Differences Between Junior Colleges And Community Colleges


Most people have heard of community colleges. A lesser-used term these days, is “Junior College,” like the Junior College in Fayetteville GA. You may wonder if the two terms mean the same thing or if they are different.

It may interest you to know some of the history about junior colleges like the Junior College Fayetteville GA, in contrast to that of community colleges. Junior colleges are two-year colleges that were usually founded before the onset of World War II, and were designed to be preparatory schools for entrance into larger universities. The curriculum focus was on liberal arts and sciences.

Community Colleges began appearing after World War II, as urban areas around cities began to be built up. Although community colleges had liberal arts and science courses, they had more of a focus on vocational training than the traditional junior colleges had. Most community colleges taught lower division college courses, and were essentially two-year institutions like their junior college counterparts. Community colleges were established to serve the middle class population of the urban area in which they were built.

One difference between a junior college and a community college is that Junior colleges are residential campuses, whereas community colleges are commuter campuses. That is, junior colleges are often in rural areas rather than urban locations, and the campuses of junior colleges have residential dormitories. Many if not most of the students attending junior colleges are from out of the area, and live on campus or in nearby housing developments for the specific purpose of attending that institution. School is the dominating activity for students at junior colleges. Jobs and recreation are worked around the class and homework schedule, rather than working school in around a job schedule.

On the other hand, the concept of community colleges is to provide education more conveniently to urban residents, without the need to move to a rural town. Students can keep their current residence, and their current jobs, and work school in around their already-existing schedule.
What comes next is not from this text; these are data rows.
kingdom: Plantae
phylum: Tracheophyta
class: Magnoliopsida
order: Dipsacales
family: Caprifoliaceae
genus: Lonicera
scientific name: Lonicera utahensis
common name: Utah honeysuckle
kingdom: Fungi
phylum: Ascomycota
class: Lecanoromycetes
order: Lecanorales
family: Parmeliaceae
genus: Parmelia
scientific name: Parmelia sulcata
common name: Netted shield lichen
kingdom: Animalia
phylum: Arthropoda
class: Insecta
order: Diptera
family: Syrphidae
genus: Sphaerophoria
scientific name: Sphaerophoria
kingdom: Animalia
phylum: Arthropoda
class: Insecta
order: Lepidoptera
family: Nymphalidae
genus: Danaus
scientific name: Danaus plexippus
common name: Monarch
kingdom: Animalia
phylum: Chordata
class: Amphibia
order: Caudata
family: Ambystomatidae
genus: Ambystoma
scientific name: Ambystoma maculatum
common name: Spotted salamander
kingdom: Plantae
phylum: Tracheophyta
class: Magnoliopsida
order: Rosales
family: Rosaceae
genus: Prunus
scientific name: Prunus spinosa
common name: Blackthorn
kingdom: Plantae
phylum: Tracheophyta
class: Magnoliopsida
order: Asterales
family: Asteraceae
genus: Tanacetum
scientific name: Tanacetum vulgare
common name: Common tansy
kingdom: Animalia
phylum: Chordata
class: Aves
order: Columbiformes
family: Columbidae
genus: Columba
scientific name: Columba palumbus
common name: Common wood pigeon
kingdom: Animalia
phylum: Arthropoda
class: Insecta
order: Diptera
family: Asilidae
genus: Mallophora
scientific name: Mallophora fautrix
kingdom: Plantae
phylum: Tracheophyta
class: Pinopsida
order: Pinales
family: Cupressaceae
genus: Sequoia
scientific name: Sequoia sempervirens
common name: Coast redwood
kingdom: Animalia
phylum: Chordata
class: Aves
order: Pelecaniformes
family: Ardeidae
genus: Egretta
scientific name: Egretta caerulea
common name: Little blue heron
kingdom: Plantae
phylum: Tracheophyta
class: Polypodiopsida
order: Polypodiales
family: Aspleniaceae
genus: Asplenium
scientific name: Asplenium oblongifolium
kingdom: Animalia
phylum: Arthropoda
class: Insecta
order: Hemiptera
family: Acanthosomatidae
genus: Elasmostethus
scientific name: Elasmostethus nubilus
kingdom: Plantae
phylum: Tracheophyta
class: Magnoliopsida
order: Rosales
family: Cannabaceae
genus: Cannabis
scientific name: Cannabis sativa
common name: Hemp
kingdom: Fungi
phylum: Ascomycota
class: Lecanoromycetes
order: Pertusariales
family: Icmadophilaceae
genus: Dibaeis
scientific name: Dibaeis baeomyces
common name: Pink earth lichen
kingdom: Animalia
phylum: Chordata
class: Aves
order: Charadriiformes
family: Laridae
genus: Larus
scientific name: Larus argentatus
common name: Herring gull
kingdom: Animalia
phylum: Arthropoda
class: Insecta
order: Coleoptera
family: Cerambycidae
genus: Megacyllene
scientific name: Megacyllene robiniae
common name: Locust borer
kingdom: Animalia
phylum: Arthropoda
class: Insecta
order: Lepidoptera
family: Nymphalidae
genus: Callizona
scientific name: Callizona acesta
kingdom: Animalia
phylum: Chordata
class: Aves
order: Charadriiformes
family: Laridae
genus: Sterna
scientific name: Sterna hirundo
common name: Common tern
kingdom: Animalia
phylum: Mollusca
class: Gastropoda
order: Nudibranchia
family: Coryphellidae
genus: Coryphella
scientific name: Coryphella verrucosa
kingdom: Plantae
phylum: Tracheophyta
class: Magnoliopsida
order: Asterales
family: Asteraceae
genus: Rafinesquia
Over time, the differences between junior colleges, like the Junior College Fayetteville GA, and community colleges have been largely diminished. Most junior colleges have now either been terminated or have become 4-year baccalaureate colleges and institutions. There are only a small number of genuine junior colleges still extant in the United States. Likewise, many community colleges have become 4-year colleges or universities.

Today, there is also much less of a difference in how the two types of institutions are used by students. Rural students use junior colleges the same way that urban students use community colleges, and less urban students relocate to attend junior colleges since they can often get the same courses more conveniently where they already live. There is also now less of a difference in the type of curriculum offered by the two types of institutions than there has historically been.